▸ **課題**
提示文のうち「この本は、ブリーフセラピーの」から「という方法をとってきました。」までを、一字も変えずに引用せよ。

▸ **提示文**
┌──

WHオハンロン著「ミルトン・エリクソン入門」(金剛出版)という本があります。

この本は、ブリーフセラピーの源流になったと言われる天才的な精神科医ミルトン・H・エリクソンのアプローチについて、著者の目線からまとめられており、僕自身の臨床の中で一番大きな影響を受けている本の一つです。

自分の臨床を見直すという意味でも、ミルトン・エリクソンについて多くの方に知っていただくという意味でも、この本に書かれていることを紹介しつつ、自分なりにコメントを書いて行こうかと思います。

関心の在る方はお付き合いください。

 

現行パターンのユーティライゼーション

エリクソンは、患者の行動や体験の仕方のパターンを見つけて、変化を起こすためにそのパターンを利用するという方法をとってきました。

エリクソンがいついかなる時でも利用すべきと言っていたのが以下のようなものでした。

└──

▸ **提示記録**
┌──

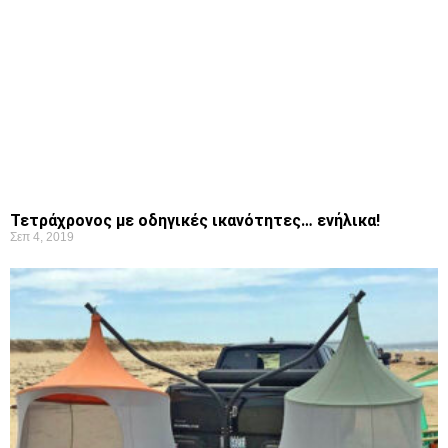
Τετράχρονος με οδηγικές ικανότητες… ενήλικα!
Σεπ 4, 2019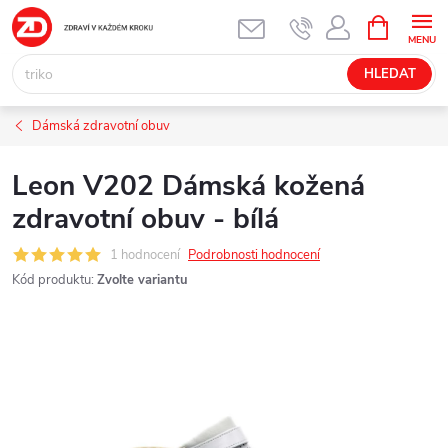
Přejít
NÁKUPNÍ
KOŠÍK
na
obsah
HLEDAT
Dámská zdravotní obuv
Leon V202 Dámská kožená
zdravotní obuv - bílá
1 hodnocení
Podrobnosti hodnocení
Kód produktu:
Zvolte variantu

└──
┌──

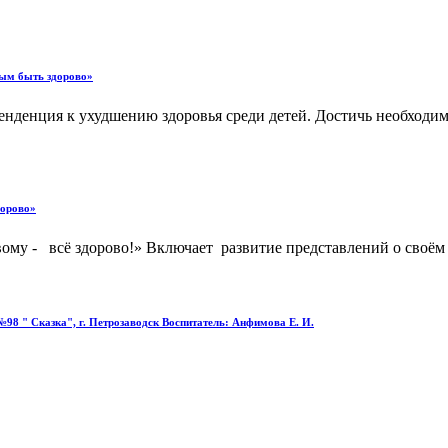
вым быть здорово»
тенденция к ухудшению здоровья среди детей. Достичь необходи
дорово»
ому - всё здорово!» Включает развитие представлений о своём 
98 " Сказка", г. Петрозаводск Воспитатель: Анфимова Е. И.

└──

▸ **解答例**
この本は、ブリーフセラピーの源流になったと言われる天才的な精神科医ミルトン・H・エリクソンのアプローチについて、著者の目線からまとめられており、僕自身の臨床の中で一番大きな影響を受けている本の一つです。

自分の臨床を見直すという意味でも、ミルトン・エリクソンについて多くの方に知っていただくという意味でも、この本に書かれていることを紹介しつつ、自分なりにコメントを書いて行こうかと思います。

関心の在る方はお付き合いください。

 

現行パターンのユーティライゼーション

エリクソンは、患者の行動や体験の仕方のパターンを見つけて、変化を起こすためにそのパターンを利用するという方法をとってきました。